Copy each line of the records below verbatim, in the same order and with the same line breaks.

--- EXCERPTED RECORDS Enclosed Below ---

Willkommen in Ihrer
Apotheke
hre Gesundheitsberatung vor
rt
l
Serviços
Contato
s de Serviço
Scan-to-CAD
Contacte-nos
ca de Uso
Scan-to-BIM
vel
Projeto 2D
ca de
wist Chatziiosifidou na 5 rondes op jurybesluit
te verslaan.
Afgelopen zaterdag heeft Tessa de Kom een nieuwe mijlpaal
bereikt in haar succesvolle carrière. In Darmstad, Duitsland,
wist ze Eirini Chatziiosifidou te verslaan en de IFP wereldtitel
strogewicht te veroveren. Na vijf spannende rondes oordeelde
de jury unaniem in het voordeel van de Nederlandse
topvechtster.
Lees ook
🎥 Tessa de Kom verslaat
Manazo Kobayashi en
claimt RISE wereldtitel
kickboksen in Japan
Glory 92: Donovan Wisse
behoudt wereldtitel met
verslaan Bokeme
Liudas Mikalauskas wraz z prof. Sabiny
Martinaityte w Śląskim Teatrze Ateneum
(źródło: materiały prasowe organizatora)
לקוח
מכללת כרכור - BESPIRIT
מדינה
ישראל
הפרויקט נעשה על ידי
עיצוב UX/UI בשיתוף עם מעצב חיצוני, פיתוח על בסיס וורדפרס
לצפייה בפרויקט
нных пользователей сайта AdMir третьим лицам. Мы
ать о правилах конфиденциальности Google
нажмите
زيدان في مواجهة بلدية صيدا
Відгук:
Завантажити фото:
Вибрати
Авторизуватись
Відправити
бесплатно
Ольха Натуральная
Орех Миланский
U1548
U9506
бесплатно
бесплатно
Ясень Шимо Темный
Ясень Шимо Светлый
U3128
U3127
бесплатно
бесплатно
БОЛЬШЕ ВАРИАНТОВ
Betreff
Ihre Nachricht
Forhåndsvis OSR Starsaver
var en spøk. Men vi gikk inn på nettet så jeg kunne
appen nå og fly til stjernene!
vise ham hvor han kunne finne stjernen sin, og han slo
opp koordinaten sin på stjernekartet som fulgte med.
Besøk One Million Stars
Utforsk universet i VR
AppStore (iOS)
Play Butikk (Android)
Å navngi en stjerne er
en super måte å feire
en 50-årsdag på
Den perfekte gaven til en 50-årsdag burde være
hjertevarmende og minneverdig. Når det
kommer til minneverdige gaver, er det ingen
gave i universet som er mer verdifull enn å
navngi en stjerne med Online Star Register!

--- End of Enclosed EXCERPTED RECORDS ---

**EXPECTED ANSWER:**
Willkommen in Ihrer
Apotheke
hre Gesundheitsberatung vor
rt
l
Serviços
Contato
s de Serviço
Scan-to-CAD
Contacte-nos
ca de Uso
Scan-to-BIM
vel
Projeto 2D
ca de
wist Chatziiosifidou na 5 rondes op jurybesluit
te verslaan.
Afgelopen zaterdag heeft Tessa de Kom een nieuwe mijlpaal
bereikt in haar succesvolle carrière. In Darmstad, Duitsland,
wist ze Eirini Chatziiosifidou te verslaan en de IFP wereldtitel
strogewicht te veroveren. Na vijf spannende rondes oordeelde
de jury unaniem in het voordeel van de Nederlandse
topvechtster.
Lees ook
🎥 Tessa de Kom verslaat
Manazo Kobayashi en
claimt RISE wereldtitel
kickboksen in Japan
Glory 92: Donovan Wisse
behoudt wereldtitel met
verslaan Bokeme
Liudas Mikalauskas wraz z prof. Sabiny
Martinaityte w Śląskim Teatrze Ateneum
(źródło: materiały prasowe organizatora)
לקוח
מכללת כרכור - BESPIRIT
מדינה
ישראל
הפרויקט נעשה על ידי
עיצוב UX/UI בשיתוף עם מעצב חיצוני, פיתוח על בסיס וורדפרס
לצפייה בפרויקט
нных пользователей сайта AdMir третьим лицам. Мы
ать о правилах конфиденциальности Google
нажмите
زيدان في مواجهة بلدية صيدا
Відгук:
Завантажити фото:
Вибрати
Авторизуватись
Відправити
бесплатно
Ольха Натуральная
Орех Миланский
U1548
U9506
бесплатно
бесплатно
Ясень Шимо Темный
Ясень Шимо Светлый
U3128
U3127
бесплатно
бесплатно
БОЛЬШЕ ВАРИАНТОВ
Betreff
Ihre Nachricht
Forhåndsvis OSR Starsaver
var en spøk. Men vi gikk inn på nettet så jeg kunne
appen nå og fly til stjernene!
vise ham hvor han kunne finne stjernen sin, og han slo
opp koordinaten sin på stjernekartet som fulgte med.
Besøk One Million Stars
Utforsk universet i VR
AppStore (iOS)
Play Butikk (Android)
Å navngi en stjerne er
en super måte å feire
en 50-årsdag på
Den perfekte gaven til en 50-årsdag burde være
hjertevarmende og minneverdig. Når det
kommer til minneverdige gaver, er det ingen
gave i universet som er mer verdifull enn å
navngi en stjerne med Online Star Register!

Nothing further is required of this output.